:: Exercise objective ::
Count the lines in the entries below that contain the word "shown", and reply with the number alone.

:: Data supplied ::

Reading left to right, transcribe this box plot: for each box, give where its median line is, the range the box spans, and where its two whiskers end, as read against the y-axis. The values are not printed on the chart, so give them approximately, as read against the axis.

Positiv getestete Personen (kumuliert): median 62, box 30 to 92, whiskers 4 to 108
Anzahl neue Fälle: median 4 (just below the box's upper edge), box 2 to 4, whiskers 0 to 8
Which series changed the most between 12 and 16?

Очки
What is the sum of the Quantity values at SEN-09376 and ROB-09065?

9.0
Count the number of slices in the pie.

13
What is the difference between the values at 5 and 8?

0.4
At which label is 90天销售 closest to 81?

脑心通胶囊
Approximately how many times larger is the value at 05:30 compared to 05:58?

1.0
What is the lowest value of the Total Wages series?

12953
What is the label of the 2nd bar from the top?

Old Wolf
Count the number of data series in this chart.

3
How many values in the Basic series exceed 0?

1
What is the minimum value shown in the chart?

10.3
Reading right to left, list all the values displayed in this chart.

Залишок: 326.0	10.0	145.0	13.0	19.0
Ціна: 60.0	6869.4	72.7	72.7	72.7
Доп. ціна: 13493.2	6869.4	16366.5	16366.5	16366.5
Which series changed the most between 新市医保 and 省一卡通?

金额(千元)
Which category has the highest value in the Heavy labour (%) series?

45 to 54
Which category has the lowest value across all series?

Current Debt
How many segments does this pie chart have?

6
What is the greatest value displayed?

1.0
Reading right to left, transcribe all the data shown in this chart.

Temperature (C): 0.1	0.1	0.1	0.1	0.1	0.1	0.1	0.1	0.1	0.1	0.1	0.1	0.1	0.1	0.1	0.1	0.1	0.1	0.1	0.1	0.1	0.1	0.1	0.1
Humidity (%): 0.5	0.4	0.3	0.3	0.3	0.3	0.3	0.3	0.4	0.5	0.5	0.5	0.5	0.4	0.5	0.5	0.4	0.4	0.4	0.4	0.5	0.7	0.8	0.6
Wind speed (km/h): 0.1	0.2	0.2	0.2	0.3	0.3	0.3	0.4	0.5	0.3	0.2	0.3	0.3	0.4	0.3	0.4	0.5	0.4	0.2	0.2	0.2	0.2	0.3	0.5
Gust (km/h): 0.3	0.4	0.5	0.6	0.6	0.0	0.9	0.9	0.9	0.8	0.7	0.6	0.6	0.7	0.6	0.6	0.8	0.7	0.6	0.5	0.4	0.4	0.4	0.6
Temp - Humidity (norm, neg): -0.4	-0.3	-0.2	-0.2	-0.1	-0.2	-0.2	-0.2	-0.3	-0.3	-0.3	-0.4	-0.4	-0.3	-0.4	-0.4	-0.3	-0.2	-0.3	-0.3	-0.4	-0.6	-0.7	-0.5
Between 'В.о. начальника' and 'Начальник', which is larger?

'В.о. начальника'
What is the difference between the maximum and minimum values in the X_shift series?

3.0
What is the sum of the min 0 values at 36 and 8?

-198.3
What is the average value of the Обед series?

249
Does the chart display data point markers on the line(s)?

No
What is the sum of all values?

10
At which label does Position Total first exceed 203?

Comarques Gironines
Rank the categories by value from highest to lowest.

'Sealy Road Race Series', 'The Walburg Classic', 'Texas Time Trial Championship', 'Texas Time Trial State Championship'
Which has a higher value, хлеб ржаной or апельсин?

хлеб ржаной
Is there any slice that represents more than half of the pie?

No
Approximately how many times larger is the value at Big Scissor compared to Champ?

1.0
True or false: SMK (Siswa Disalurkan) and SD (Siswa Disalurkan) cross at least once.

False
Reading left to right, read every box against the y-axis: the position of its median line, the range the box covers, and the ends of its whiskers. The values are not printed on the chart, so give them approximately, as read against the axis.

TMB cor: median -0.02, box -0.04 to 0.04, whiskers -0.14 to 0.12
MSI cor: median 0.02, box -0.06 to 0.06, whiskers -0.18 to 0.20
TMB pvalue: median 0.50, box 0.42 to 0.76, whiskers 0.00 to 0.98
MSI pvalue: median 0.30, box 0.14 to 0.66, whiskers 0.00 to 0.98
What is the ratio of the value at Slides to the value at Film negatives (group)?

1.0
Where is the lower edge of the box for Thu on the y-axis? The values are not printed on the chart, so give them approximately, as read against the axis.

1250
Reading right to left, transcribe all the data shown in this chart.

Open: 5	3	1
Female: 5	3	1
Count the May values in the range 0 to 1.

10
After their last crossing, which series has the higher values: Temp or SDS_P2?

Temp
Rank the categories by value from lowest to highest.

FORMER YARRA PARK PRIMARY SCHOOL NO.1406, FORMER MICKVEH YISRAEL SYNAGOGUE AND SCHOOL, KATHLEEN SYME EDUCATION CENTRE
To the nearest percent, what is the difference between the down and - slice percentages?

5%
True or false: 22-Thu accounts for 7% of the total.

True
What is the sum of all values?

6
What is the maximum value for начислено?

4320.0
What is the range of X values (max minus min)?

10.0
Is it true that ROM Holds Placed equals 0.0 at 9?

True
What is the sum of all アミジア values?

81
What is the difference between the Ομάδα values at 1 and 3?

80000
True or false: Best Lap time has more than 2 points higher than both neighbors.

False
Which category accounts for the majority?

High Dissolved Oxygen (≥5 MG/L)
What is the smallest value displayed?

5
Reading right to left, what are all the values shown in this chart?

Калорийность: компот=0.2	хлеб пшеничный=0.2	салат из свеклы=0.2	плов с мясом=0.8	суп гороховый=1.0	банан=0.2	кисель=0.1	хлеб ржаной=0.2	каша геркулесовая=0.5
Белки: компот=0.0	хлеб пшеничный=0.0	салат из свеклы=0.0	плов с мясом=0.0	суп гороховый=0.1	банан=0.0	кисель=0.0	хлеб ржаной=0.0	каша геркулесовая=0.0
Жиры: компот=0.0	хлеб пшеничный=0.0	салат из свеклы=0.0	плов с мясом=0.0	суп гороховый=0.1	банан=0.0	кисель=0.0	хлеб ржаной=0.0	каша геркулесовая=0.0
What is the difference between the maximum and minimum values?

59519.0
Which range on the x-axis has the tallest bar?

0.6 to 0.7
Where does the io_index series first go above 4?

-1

:: Your response ::
4